Ariela Barer: I think it felt similar in the moment as it does in the movie in that I recognize that, as an actor, Libe is doing something very difficult and something that I can only be there to support. It was an interesting exercise in a way because, on multiple levels, I just did not want to let Libe down.
I remember the way we shot it with me sort of in the mirror, but not fully present in the shot. It was very much Libe’s shot. There was just never any question of I can give less here or mentally check out. It was just about being a present listener constantly because what she is giving every take cannot be taken lightly and cannot be dismissed. It was quite simple.
Libe Barer: I think with that, Ariela was very much a part of that scene. I remember I felt so held, but also what Ariela was giving on the other side of it. You catch glimpses of her performance in the mirror. It was very alive, and the sister’s journey of watching her sister go through these things was very real and present.
It was about what Jane was going through, but there is a very real dynamic between the two of them that you’re seeing there that Ariela also did a really beautiful job with it.
The theatrical run begins tonight in Michigan, which is very exciting. Are you guys planning to attend any of the screenings?
Libe Barer: Yeah, I’m going to LA. I’m going to be in a couple of the screenings in LA, and then the New York one at Nighthawk.
Ariela Barer: I very much want to. I have another project right now that I have to be present for, but I would so be there in a heartbeat. I’ve been to a couple screenings of this movie and it is so great. It’s such a great group of people.

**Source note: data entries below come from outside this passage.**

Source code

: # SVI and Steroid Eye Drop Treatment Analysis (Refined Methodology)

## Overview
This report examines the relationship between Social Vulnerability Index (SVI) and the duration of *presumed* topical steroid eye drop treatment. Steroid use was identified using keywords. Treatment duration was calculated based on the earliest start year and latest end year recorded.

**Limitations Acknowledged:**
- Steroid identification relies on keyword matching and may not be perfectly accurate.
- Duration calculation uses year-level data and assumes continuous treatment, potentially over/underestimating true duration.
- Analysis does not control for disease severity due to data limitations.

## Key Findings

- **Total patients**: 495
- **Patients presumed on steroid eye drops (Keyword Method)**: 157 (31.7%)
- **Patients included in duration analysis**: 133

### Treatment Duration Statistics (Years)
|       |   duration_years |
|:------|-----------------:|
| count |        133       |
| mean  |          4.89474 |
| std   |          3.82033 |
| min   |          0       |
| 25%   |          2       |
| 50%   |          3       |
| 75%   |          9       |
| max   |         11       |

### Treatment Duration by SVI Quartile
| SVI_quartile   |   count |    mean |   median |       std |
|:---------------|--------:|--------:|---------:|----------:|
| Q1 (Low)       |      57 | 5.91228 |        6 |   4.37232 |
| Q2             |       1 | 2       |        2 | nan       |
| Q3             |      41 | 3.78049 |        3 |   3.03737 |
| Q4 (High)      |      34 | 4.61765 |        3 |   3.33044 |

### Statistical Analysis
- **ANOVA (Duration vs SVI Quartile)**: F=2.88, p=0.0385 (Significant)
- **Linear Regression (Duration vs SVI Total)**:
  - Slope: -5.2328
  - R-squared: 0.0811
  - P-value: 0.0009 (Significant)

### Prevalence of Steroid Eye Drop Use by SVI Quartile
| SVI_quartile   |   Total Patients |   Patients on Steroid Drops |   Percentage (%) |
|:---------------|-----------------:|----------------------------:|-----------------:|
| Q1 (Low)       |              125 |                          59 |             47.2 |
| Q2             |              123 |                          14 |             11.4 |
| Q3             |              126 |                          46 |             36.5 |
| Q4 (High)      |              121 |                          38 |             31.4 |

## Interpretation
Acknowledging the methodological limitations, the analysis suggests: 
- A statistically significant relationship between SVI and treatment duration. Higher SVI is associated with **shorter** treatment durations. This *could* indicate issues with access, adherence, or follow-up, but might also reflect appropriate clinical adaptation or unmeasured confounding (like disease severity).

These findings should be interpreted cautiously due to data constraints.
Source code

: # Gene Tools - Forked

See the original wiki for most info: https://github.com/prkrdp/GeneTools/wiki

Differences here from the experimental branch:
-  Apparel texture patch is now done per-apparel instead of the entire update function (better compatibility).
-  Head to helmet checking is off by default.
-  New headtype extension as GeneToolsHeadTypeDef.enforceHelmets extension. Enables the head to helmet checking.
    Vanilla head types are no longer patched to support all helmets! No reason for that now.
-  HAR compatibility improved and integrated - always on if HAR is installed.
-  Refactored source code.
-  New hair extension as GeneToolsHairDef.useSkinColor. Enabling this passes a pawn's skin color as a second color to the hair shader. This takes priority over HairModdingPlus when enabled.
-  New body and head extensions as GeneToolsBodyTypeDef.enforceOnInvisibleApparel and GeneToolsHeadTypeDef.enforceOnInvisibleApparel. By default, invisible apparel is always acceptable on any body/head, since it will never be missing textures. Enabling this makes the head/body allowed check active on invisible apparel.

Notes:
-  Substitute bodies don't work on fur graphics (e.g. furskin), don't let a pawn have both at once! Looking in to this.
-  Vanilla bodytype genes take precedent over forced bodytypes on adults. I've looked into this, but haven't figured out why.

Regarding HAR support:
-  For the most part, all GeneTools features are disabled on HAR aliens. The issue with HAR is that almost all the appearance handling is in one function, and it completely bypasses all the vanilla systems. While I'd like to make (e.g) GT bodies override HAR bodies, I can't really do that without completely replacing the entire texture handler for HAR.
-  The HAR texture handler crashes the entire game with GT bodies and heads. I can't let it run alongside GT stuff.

Everyone keeps saying movie theaters are dying, but I don’t feel like that’s necessarily true. What does it feel like to get to see this story and this work that you’ve done on the big screen, surrounded by friends, strangers, and loved ones?

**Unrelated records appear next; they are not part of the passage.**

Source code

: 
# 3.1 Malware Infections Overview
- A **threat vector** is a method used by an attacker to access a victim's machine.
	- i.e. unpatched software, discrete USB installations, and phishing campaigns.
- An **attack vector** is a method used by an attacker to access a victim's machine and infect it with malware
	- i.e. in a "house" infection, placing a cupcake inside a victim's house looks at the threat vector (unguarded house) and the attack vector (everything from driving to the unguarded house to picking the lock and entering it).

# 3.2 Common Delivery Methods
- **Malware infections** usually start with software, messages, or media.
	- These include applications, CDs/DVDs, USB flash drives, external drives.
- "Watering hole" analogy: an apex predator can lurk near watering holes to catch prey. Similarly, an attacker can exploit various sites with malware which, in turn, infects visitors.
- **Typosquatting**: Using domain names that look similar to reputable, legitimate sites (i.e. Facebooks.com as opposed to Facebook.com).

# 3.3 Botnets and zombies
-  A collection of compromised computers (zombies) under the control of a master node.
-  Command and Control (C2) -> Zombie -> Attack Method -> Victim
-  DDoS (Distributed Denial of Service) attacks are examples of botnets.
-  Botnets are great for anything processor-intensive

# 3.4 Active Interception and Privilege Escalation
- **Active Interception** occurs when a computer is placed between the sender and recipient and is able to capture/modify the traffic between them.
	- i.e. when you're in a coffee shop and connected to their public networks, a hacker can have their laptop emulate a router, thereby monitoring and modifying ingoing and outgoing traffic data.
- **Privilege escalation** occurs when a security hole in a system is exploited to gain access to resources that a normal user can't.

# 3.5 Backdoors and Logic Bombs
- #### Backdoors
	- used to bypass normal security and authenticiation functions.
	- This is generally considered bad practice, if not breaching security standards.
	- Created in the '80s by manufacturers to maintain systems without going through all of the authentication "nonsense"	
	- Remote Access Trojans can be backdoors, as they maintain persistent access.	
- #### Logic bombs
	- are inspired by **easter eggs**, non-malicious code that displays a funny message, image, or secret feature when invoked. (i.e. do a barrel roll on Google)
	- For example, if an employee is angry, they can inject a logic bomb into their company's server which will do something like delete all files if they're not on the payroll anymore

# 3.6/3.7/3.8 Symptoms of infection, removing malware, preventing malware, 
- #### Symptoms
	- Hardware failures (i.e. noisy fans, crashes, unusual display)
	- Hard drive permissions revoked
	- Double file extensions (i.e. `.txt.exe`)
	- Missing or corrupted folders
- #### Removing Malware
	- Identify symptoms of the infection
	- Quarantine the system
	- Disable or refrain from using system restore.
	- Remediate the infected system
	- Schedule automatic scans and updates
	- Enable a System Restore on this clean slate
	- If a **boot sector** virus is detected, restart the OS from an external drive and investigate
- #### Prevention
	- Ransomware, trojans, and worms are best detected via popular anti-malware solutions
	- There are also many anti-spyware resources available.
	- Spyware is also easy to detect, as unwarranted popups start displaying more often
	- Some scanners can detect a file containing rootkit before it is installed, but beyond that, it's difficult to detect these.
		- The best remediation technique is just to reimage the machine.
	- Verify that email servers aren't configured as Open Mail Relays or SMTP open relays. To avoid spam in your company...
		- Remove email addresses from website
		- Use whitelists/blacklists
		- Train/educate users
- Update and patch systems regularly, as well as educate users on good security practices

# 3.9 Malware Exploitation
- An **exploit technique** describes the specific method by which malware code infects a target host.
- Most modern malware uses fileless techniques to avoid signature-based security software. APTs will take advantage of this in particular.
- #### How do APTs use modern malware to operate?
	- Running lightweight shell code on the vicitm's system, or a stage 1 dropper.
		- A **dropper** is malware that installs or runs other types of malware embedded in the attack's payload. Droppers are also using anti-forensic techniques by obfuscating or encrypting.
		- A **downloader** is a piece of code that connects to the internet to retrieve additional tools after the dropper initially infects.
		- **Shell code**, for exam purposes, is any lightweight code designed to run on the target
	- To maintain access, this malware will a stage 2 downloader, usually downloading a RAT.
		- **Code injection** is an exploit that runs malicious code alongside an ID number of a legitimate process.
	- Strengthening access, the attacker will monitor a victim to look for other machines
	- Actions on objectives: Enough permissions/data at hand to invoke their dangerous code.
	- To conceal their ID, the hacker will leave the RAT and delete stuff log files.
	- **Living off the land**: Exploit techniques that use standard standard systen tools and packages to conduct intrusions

Libe Barer: It’s kind of amazing. I mean, it’s crazy. You do this thing that you put all of yourself into. You know, we made this thing…it felt like we were alone on an island in Michigan. Then watching people receive it and hearing people crying in the audience at times. Hearing the way, in real time, people are affected by this story and what we made is really powerful and moving and overwhelming and reminds us why we’re doing this.